[Stored data entries]

Segment Open

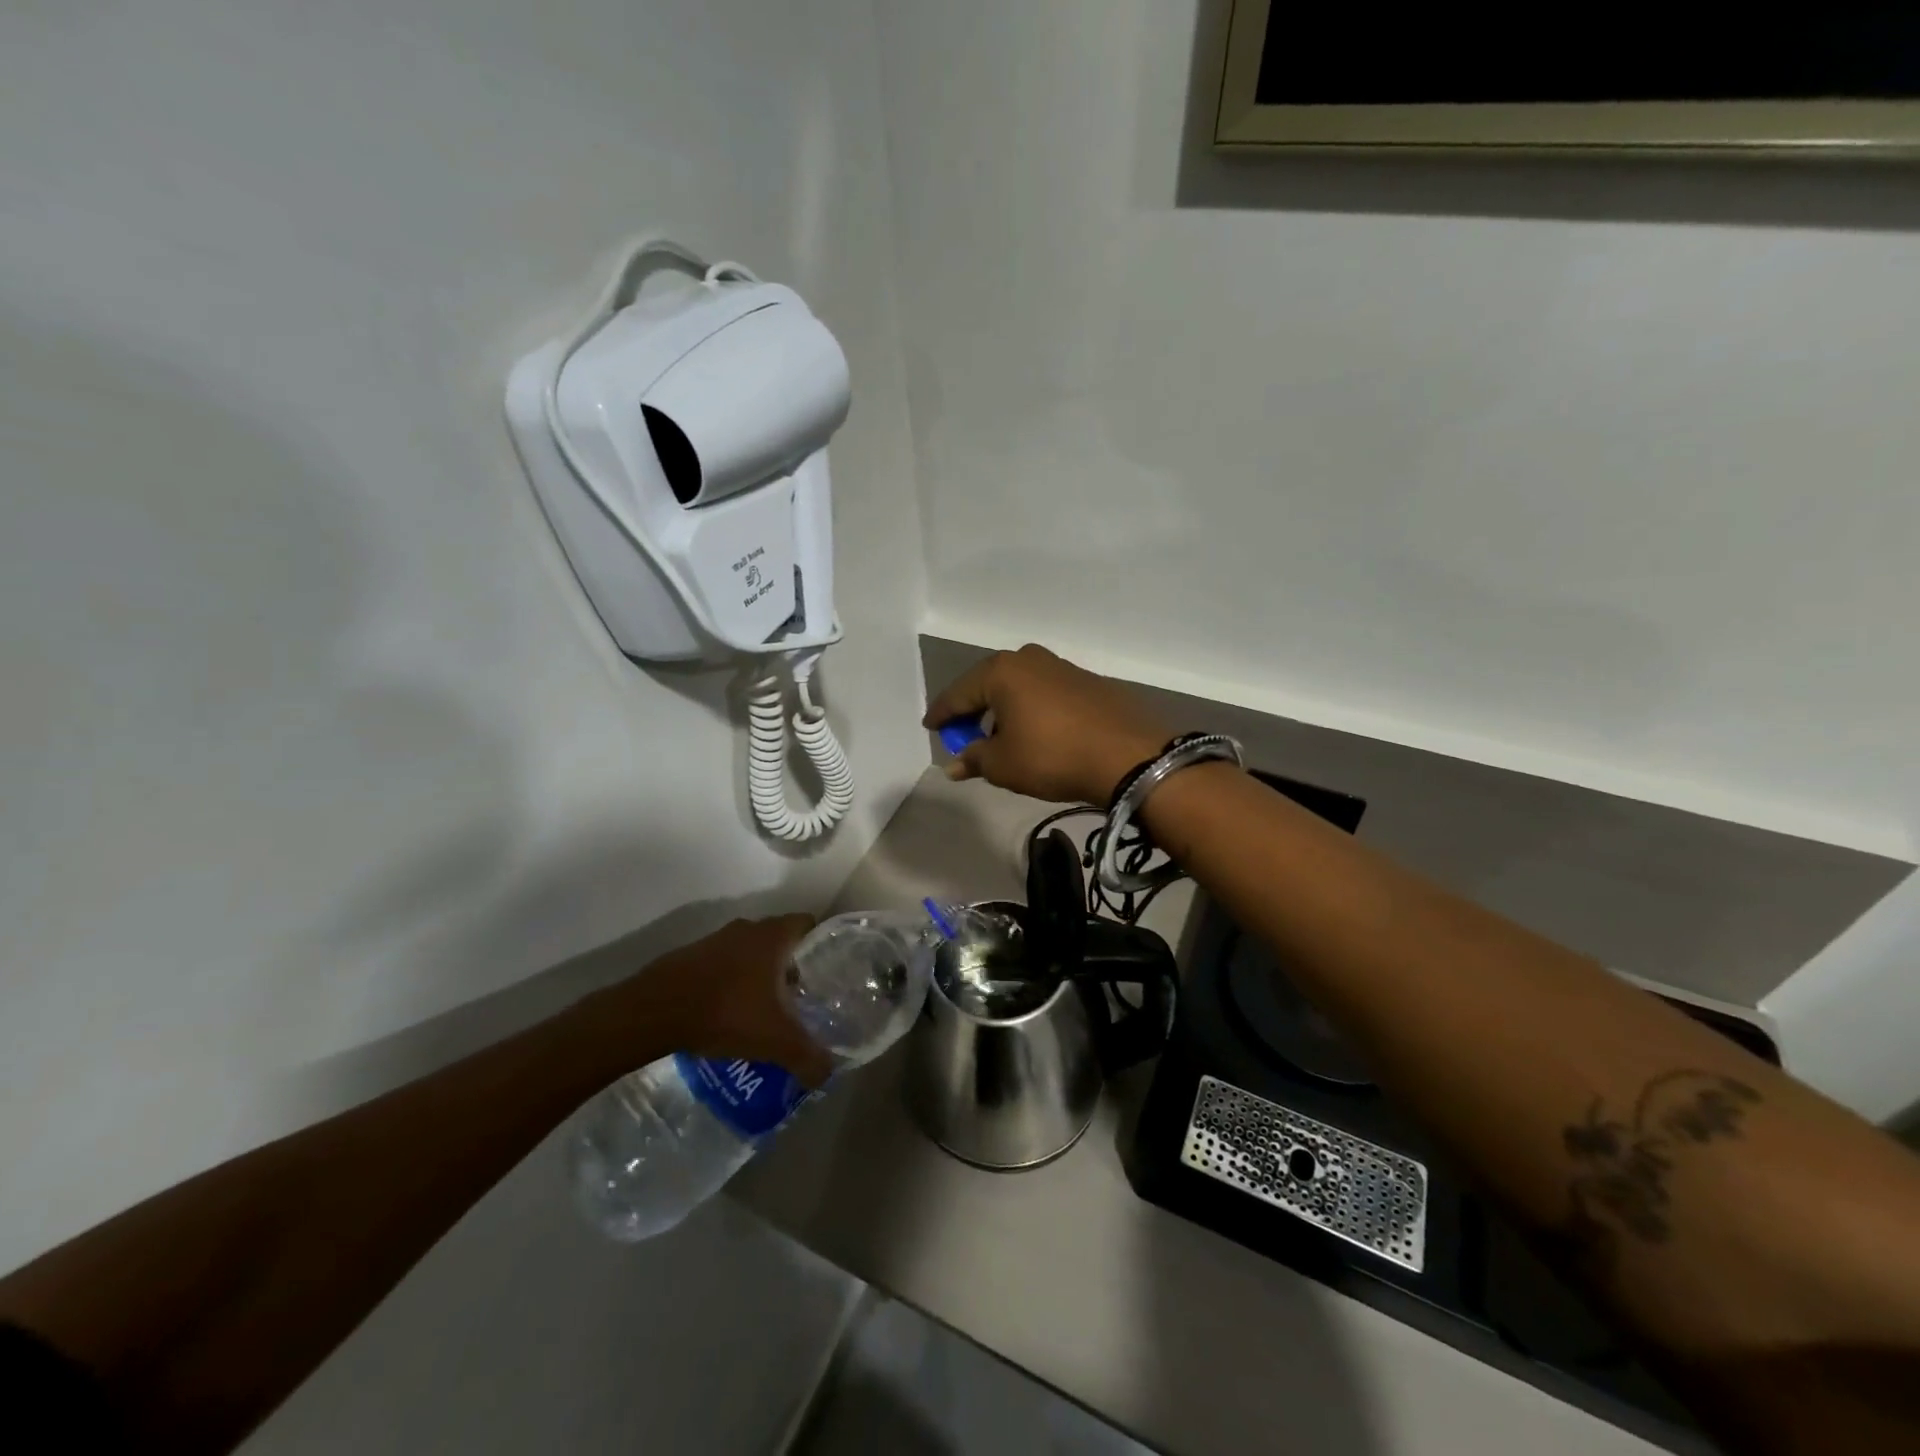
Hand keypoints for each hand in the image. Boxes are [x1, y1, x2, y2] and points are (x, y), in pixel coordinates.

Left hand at [602, 916, 832, 1085]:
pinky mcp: (690, 955)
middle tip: (799, 996)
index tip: (825, 971)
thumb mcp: (775, 1041)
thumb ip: (807, 1056)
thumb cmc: (726, 1013)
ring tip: (764, 1008)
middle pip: (779, 939)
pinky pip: (722, 963)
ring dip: (758, 973)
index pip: (807, 924)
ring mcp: (715, 940)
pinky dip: (730, 981)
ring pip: (749, 951)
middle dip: (790, 964)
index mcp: (772, 936)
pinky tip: (729, 1012)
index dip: (820, 944)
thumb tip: (828, 1072)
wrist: (653, 1012)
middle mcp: (746, 929)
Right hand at [922, 644, 1169, 804]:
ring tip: (1003, 740)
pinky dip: (1032, 711)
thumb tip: (954, 765)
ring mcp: (1062, 667)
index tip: (930, 727)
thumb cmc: (1052, 756)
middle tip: (964, 735)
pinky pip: (1045, 694)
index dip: (942, 714)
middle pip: (989, 685)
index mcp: (1002, 671)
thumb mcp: (1004, 764)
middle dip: (975, 711)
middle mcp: (1030, 659)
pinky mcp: (1088, 682)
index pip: (958, 693)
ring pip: (1019, 689)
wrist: (1129, 756)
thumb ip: (974, 759)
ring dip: (1005, 711)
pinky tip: (1037, 734)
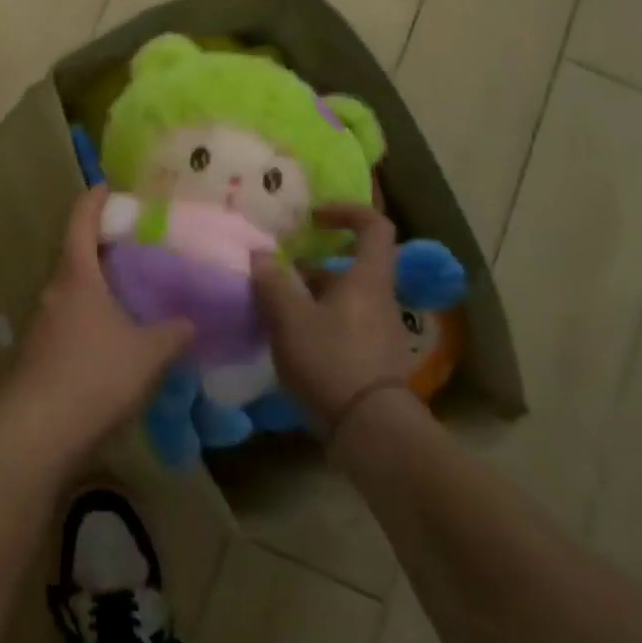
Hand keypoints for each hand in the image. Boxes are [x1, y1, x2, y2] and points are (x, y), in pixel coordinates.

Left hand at [4, 187, 193, 463]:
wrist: (36, 430)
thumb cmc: (94, 374)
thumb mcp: (147, 353)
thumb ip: (173, 333)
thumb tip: (192, 321)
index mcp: (76, 275)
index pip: (80, 221)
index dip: (94, 200)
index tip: (108, 186)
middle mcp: (54, 291)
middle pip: (75, 254)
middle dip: (102, 245)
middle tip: (137, 243)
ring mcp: (42, 323)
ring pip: (73, 289)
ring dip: (97, 284)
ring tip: (132, 290)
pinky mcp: (40, 353)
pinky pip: (70, 319)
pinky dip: (92, 315)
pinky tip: (115, 336)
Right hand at [251, 205, 412, 434]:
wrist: (370, 430)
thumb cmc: (330, 359)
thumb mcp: (289, 317)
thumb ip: (272, 282)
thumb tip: (261, 254)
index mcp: (367, 279)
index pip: (374, 226)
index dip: (346, 211)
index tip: (313, 219)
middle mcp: (380, 299)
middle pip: (352, 266)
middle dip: (313, 265)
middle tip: (279, 273)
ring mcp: (381, 332)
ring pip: (345, 298)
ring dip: (312, 296)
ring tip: (275, 310)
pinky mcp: (373, 360)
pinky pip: (345, 326)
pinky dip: (319, 323)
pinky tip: (291, 342)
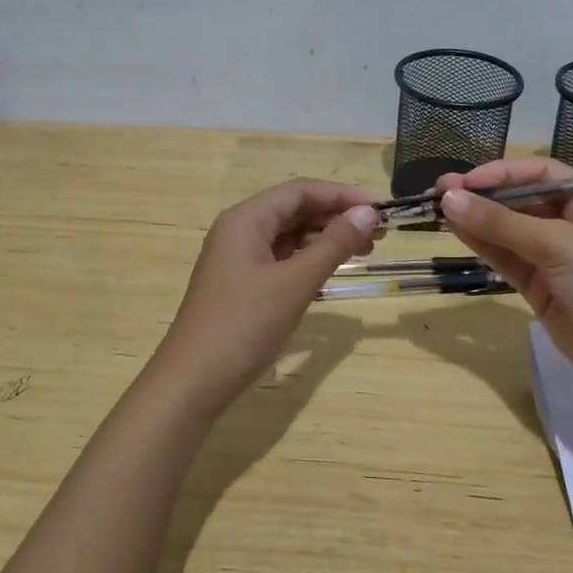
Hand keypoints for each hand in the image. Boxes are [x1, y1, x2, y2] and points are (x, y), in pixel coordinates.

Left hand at [151, 179, 378, 406]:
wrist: (193, 381)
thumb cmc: (244, 325)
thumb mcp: (294, 283)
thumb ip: (333, 245)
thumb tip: (367, 213)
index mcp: (245, 219)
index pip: (300, 191)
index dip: (341, 196)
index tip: (379, 209)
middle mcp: (239, 230)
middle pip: (294, 210)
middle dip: (336, 217)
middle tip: (378, 234)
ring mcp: (238, 258)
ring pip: (288, 235)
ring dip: (325, 238)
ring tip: (364, 251)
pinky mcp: (241, 284)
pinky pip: (280, 258)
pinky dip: (309, 259)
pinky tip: (331, 269)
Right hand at [435, 159, 572, 402]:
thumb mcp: (557, 245)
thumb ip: (501, 223)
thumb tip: (449, 198)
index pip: (539, 173)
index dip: (501, 173)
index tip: (464, 182)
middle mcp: (572, 223)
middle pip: (520, 200)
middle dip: (482, 196)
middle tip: (440, 193)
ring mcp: (555, 257)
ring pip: (508, 230)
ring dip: (476, 219)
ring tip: (437, 210)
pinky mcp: (540, 286)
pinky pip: (507, 257)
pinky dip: (482, 245)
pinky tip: (456, 231)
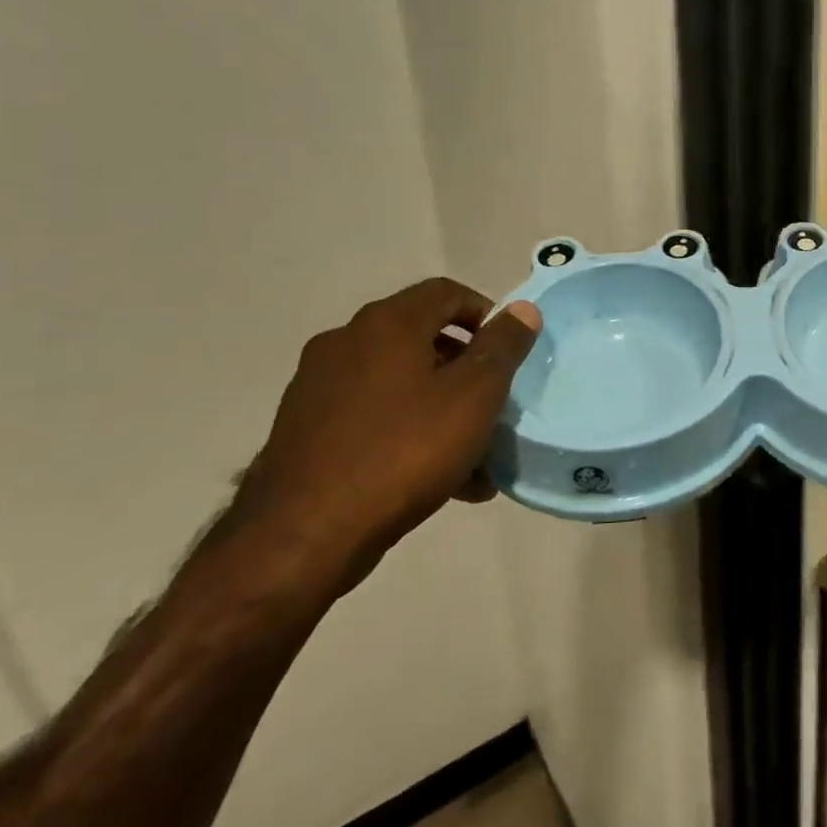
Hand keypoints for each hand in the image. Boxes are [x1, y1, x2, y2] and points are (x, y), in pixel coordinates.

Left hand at [230, 279, 540, 593]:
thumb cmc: (404, 451)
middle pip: (422, 338)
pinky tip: (436, 479)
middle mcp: (346, 342)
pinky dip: (407, 432)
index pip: (446, 292)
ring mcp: (318, 386)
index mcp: (387, 324)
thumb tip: (522, 309)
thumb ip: (503, 347)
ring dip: (441, 407)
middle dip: (466, 369)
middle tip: (494, 403)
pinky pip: (372, 417)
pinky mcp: (304, 429)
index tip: (508, 351)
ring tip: (474, 455)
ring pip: (399, 384)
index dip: (485, 313)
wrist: (304, 534)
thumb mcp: (474, 396)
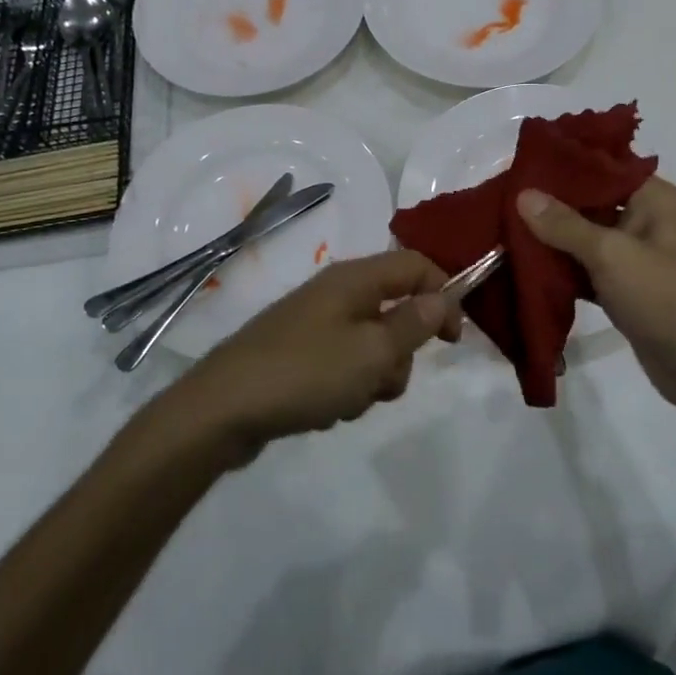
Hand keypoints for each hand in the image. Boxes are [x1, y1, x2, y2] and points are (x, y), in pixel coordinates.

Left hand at [175, 250, 461, 461]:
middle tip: (383, 379)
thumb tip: (442, 297)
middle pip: (395, 311)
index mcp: (354, 279)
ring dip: (372, 377)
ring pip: (371, 346)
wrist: (222, 409)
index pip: (415, 265)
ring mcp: (314, 324)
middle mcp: (335, 293)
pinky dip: (345, 388)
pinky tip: (325, 409)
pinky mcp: (299, 354)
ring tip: (347, 400)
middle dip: (400, 353)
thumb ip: (414, 323)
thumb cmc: (305, 372)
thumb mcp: (373, 351)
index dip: (443, 294)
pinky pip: (343, 366)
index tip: (452, 339)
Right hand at [516, 178, 675, 414]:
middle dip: (552, 205)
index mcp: (656, 200)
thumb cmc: (665, 297)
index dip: (566, 165)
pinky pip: (589, 269)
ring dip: (553, 239)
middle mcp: (649, 221)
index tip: (524, 166)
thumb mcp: (611, 254)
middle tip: (506, 199)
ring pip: (588, 238)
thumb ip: (564, 224)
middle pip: (593, 203)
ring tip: (507, 228)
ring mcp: (638, 258)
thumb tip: (523, 194)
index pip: (606, 168)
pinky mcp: (628, 289)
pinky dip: (564, 269)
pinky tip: (527, 266)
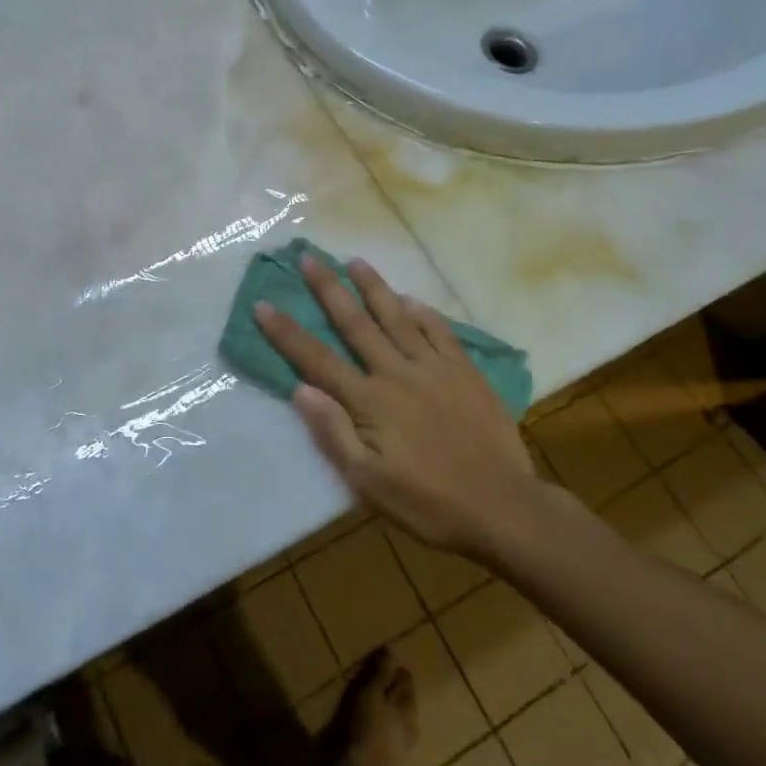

Segment Closed

* About this task
Look through the entries above, find each line containing "Right", and copy it.

* Solution to this exercise
Right hand at [922, 644, 1169, 804]:
Right hand at [251, 205, 412, 434]:
Right hand at [435, 159, 572, 402]:
Right hand at [516, 178, 675, 414]:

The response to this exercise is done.